● **À FAIRE**:
(1) Veuillez indiquer si les affirmations (a), (b) et (c) concordent avec le texte sur les placets de Mme Fouquet, en répondant chaque fois par oui ou non et en citant exactement les mots décisifs du texte. (a) Mme Fouquet a rédigé un placet pour la fête de la Chandeleur. (b) Marie-Madeleine de Castille réclame que soit reconnue l'innocence de son époux. (c) Saint Louis est présenté comme modèle de roi justicier.
(2) Recopiez le passage du texte sur les placets de Mme Fouquet qui commence par les mots où figure « Entre leçon et » et s'achève sur « de la Chandeleur. ».

Entre leçon et prière :
les stratégies discursives de Mme Fouquet
Les fêtes du calendrier civil et religieux sont autant de prétextes pour la rédaction des placets. Mme Fouquet prend la plume le 25 août 1662, jour de la saint Louis ; le 5 septembre de la même année, pour l’anniversaire de du roi ; le 2 février 1663, correspondant à la fête de la Chandeleur.
Les deux placets du 25 août38 et du 5 septembre39 sont à nouveau l’occasion pour Marie-Madeleine de Castille de rappeler au roi ses responsabilités : il est un roi de justice et doit se comporter comme tel. Pour ce faire, la dame use habilement d’images et de modèles historiques à valeur d’exempla. Ainsi, la fête de la saint Louis permet de tracer un parallèle aisé entre Louis IX, évoqué par l’expression « grand seigneur et très grand roi, qui compta la clémence et la bonté entre les vertus38 », et Louis XIV. Saint Louis est proposé comme modèle de roi justicier, exerçant ses responsabilités avec ténacité et patience40. Puis, le 5 septembre, la dame use de modèles antiques comme source d’inspiration : « Ces héros de Rome […] solennisaient magnifiquement tous les ans le jour qu’ils étaient venus au monde. Mais pour le solenniser ils ne faisaient en ce jour que donner, que pardonner, qu’abolir des crimes, que rompre des chaînes, qu’affranchir des esclaves39 ».
Le sens de cet extrait est clair : le roi doit agir en suivant l’exemple des empereurs romains faisant de leur anniversaire un jour de grâce. Marie-Madeleine de Castille ne réclame pas que soit reconnue l’innocence de son époux : elle tente seulement d’attirer la clémence du roi. Ce dernier placet constitue donc une véritable supplique : Mme Fouquet use de la rhétorique de la prière afin d’amener Louis XIV à considérer ses arguments.

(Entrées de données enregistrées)

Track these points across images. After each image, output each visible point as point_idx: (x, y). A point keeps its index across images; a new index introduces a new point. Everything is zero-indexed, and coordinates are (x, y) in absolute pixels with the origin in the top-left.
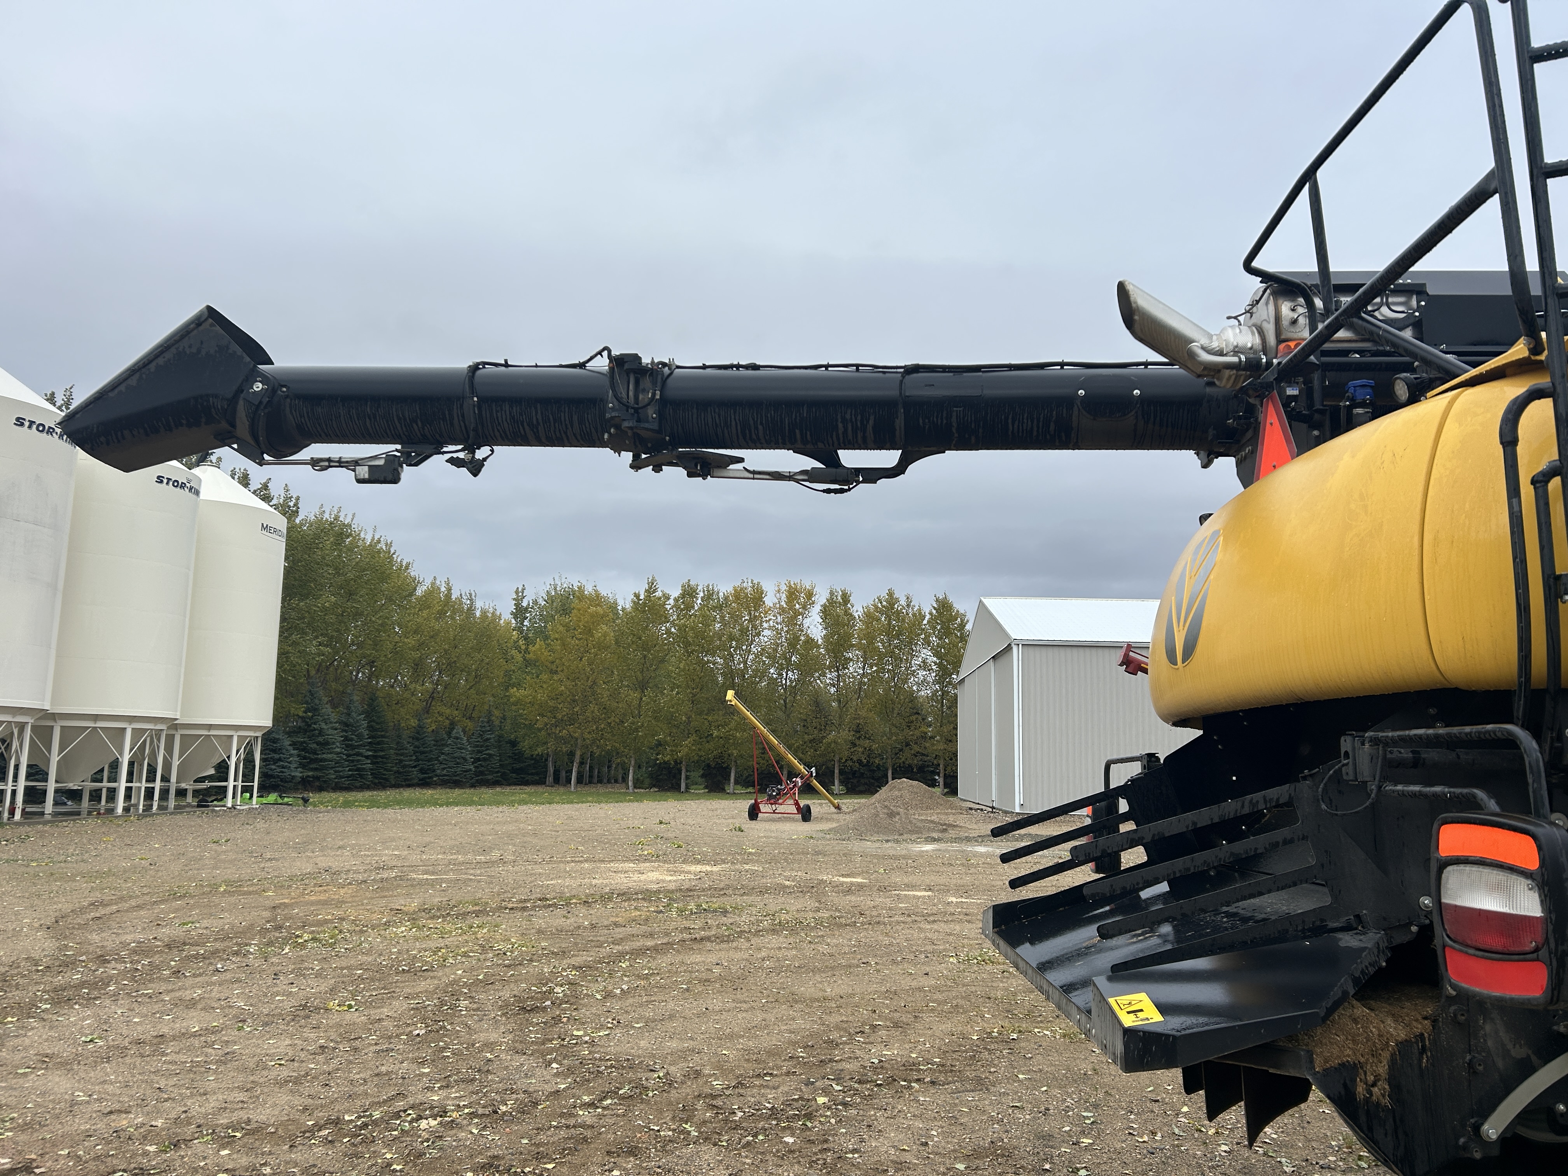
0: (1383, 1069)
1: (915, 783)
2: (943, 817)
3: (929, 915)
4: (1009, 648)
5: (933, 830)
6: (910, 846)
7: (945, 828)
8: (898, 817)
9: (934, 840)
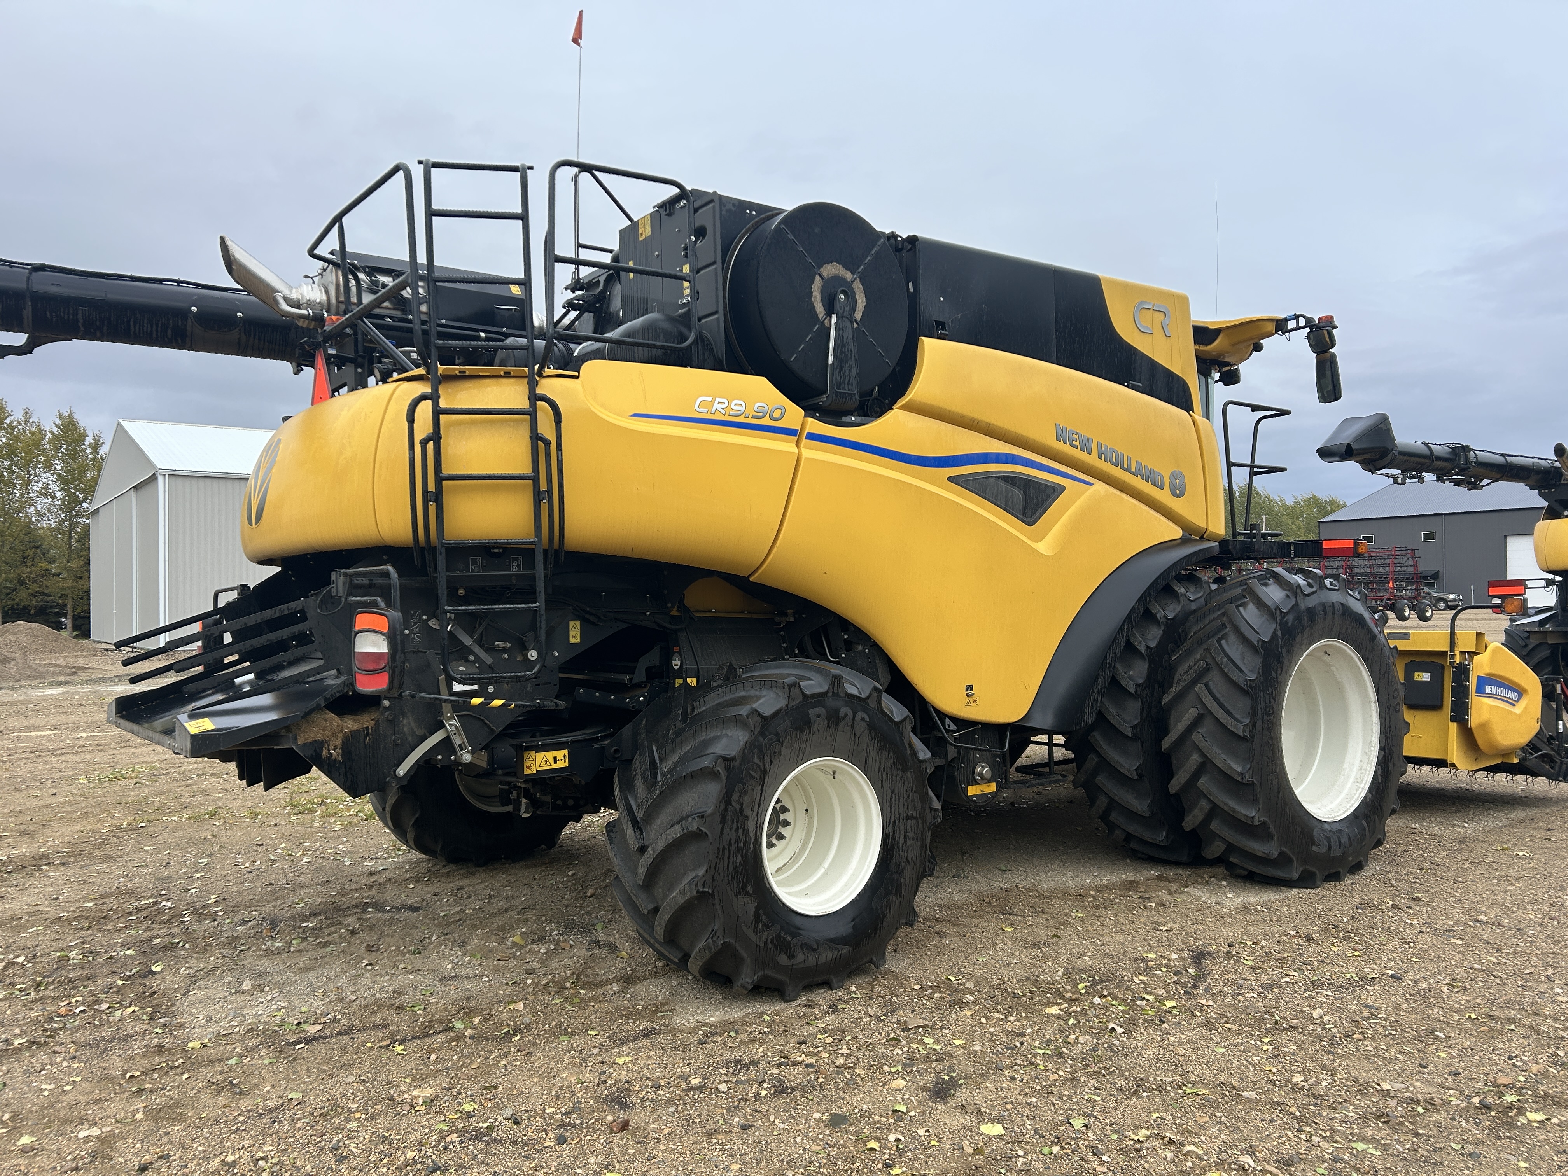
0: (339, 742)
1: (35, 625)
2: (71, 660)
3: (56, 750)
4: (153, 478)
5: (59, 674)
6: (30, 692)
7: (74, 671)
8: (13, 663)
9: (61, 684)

● **CORRIGÉ DE L'EXERCICE**:
(1)
(a) Oui : « le 2 février 1663, correspondant à la fête de la Chandeleur »
(b) Non : « Marie-Madeleine de Castille ne réclame pas que soit reconnue l’innocence de son époux »
(c) Oui : « Saint Louis est proposé comme modèle de roi justicier »

(2)
Entre leçon et prière :
les stratégies discursives de Mme Fouquet
Les fêtes du calendrier civil et religieux sont autant de prétextes pour la rédaction des placets. Mme Fouquet prend la plume le 25 août 1662, jour de la saint Louis ; le 5 septembre de la même année, pour l’anniversaire de du roi ; le 2 février 1663, correspondant à la fête de la Chandeleur.